**DATASET RECORDS**
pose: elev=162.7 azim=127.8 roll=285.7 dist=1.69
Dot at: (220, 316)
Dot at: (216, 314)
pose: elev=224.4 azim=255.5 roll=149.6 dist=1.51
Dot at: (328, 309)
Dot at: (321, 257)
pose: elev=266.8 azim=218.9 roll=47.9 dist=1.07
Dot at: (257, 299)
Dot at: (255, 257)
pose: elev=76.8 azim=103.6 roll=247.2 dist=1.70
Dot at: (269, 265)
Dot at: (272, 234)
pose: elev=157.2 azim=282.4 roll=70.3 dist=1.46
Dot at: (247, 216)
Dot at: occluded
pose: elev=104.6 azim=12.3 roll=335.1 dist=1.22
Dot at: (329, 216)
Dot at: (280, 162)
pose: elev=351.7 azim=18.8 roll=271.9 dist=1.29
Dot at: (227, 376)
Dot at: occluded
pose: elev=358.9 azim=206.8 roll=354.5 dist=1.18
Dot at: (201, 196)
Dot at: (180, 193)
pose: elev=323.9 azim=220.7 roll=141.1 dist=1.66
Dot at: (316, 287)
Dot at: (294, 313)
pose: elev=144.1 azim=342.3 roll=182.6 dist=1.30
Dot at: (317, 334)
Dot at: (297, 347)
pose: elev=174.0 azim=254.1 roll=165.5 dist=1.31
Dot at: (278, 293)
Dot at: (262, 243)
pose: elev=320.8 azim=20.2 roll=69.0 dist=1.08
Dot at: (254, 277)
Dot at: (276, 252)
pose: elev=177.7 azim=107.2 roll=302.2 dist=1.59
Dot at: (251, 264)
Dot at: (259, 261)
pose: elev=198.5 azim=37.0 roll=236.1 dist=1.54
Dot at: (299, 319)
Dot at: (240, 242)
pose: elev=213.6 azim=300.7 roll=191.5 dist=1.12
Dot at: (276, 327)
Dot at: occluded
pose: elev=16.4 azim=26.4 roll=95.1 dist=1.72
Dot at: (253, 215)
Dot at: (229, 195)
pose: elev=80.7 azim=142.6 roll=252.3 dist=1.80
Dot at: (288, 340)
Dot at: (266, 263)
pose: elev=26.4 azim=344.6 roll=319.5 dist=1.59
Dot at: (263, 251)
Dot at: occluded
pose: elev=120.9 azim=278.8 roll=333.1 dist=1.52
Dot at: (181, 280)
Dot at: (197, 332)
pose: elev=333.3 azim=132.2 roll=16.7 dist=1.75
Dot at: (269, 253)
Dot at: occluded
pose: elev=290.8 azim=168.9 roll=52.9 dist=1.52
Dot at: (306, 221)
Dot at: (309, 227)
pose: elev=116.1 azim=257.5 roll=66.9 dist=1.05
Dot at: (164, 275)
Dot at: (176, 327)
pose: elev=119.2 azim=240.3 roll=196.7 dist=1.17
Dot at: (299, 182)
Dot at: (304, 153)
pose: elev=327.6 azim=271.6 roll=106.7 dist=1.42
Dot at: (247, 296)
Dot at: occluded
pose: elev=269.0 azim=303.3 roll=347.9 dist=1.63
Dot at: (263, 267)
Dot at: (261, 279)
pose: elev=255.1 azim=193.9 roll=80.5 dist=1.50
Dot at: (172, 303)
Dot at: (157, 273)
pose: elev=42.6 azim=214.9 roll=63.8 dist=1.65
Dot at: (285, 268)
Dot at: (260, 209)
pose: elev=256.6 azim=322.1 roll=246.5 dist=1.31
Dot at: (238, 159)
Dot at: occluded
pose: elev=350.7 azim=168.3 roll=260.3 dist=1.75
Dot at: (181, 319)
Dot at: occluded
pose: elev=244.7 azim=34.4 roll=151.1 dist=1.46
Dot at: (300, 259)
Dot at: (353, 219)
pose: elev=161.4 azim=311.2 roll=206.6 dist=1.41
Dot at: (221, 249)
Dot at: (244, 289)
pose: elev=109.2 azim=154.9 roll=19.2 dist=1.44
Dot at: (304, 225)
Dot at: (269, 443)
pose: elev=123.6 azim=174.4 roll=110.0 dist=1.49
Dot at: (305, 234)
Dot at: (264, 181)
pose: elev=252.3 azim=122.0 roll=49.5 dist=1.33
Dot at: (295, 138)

**TASK TO COMPLETE**
Render all of the data above as a JSON list of strings, with one string for each line and no entries for blank lines.

**SOLUTION FOR THIS TASK**
[
  "pose: elev=162.7 azim=127.8 roll=285.7 dist=1.69",
  "Dot at: (220, 316)",
  "Dot at: (216, 314)",
  "pose: elev=224.4 azim=255.5 roll=149.6 dist=1.51",
  "Dot at: (328, 309)",
  "Dot at: (321, 257)",
  "pose: elev=266.8 azim=218.9 roll=47.9 dist=1.07",
  "Dot at: (257, 299)",
  "Dot at: (255, 257)",
  "pose: elev=76.8 azim=103.6 roll=247.2 dist=1.70",
  "Dot at: (269, 265)",
  "Dot at: (272, 234)",
  "pose: elev=157.2 azim=282.4 roll=70.3 dist=1.46",
  "Dot at: (247, 216)",
  "Dot at: occluded",
  "pose: elev=104.6 azim=12.3 roll=335.1 dist=1.22",
  "Dot at: (329, 216)",
  "Dot at: (280, 162)",
  "pose: elev=351.7 azim=18.8 roll=271.9 dist=1.29",
  "Dot at: (227, 376)",
  "Dot at: occluded",
  "pose: elev=358.9 azim=206.8 roll=354.5 dist=1.18",
  "Dot at: (201, 196)",
  "Dot at: (180, 193)",
  "pose: elev=323.9 azim=220.7 roll=141.1 dist=1.66",
  "Dot at: (316, 287)",
  "Dot at: (294, 313)",
  "pose: elev=144.1 azim=342.3 roll=182.6 dist=1.30",
  "Dot at: (317, 334)",
  "Dot at: (297, 347)",
  "pose: elev=174.0 azim=254.1 roll=165.5 dist=1.31",
  "Dot at: (278, 293)",
  "Dot at: (262, 243)",
  "pose: elev=320.8 azim=20.2 roll=69.0 dist=1.08",
  "Dot at: (254, 277)",
  "Dot at: (276, 252)",
  "pose: elev=177.7 azim=107.2 roll=302.2 dist=1.59",
  "Dot at: (251, 264)",
  "Dot at: (259, 261)",
  "pose: elev=198.5 azim=37.0 roll=236.1 dist=1.54",
  "Dot at: (299, 319)",
  "Dot at: (240, 242)",
  "pose: elev=213.6 azim=300.7 roll=191.5 dist=1.12",
  "Dot at: (276, 327)",
  "Dot at: occluded",
  "pose: elev=16.4 azim=26.4 roll=95.1 dist=1.72",
  "Dot at: (253, 215)",
  "Dot at: (229, 195)",
  "pose: elev=80.7 azim=142.6 roll=252.3 dist=1.80",
  "Dot at: (288, 340)",
  "Dot at: (266, 263)",
  "pose: elev=26.4 azim=344.6 roll=319.5 dist=1.59",
  "Dot at: (263, 251)",
  "Dot at: occluded",
  "pose: elev=120.9 azim=278.8 roll=333.1 dist=1.52",
  "Dot at: (181, 280)",
  "Dot at: (197, 332)",
  "pose: elev=333.3 azim=132.2 roll=16.7 dist=1.75",
  "Dot at: (269, 253)",
  "Dot at: occluded",
  "pose: elev=290.8 azim=168.9 roll=52.9 dist=1.52",
  "Dot at: (306, 221)",
  "Dot at: (309, 227)",
  "pose: elev=116.1 azim=257.5 roll=66.9 dist=1.05",
  "Dot at: (164, 275)",
  "Dot at: (176, 327)",
  "pose: elev=119.2 azim=240.3 roll=196.7 dist=1.17",
  "Dot at: (299, 182)",
  "Dot at: (304, 153)",
  "pose: elev=327.6 azim=271.6 roll=106.7 dist=1.42",
  "Dot at: (247, 296)",
  "Dot at: occluded",
  "pose: elev=269.0 azim=303.3 roll=347.9 dist=1.63",
  "Dot at: (263, 267)",
  "Dot at: (261, 279)",
  "pose: elev=255.1 azim=193.9 roll=80.5 dist=1.50",
  "Dot at: (172, 303)",
  "Dot at: (157, 273)",
  "pose: elev=42.6 azim=214.9 roll=63.8 dist=1.65",
  "Dot at: (285, 268)",
  "Dot at: (260, 209)",
  "pose: elev=256.6 azim=322.1 roll=246.5 dist=1.31",
  "Dot at: (238, 159)",
  "Dot at: occluded",
  "pose: elev=350.7 azim=168.3 roll=260.3 dist=1.75",
  "Dot at: (181, 319)",
  "Dot at: occluded",
  "pose: elev=244.7 azim=34.4 roll=151.1 dist=1.46",
  "Dot at: (300, 259)",
  "Dot at: (353, 219)",
  "pose: elev=161.4 azim=311.2 roll=206.6 dist=1.41",
  "Dot at: (221, 249)",
  "Dot at: (244, 289)",
  "pose: elev=109.2 azim=154.9 roll=19.2 dist=1.44",
  "Dot at: (304, 225)",
  "Dot at: (269, 443)",
  "pose: elev=123.6 azim=174.4 roll=110.0 dist=1.49",
  "Dot at: (305, 234)",
  "Dot at: (264, 181)",
  "pose: elev=252.3 azim=122.0 roll=49.5 dist=1.33",
  "Dot at: (295, 138)"
]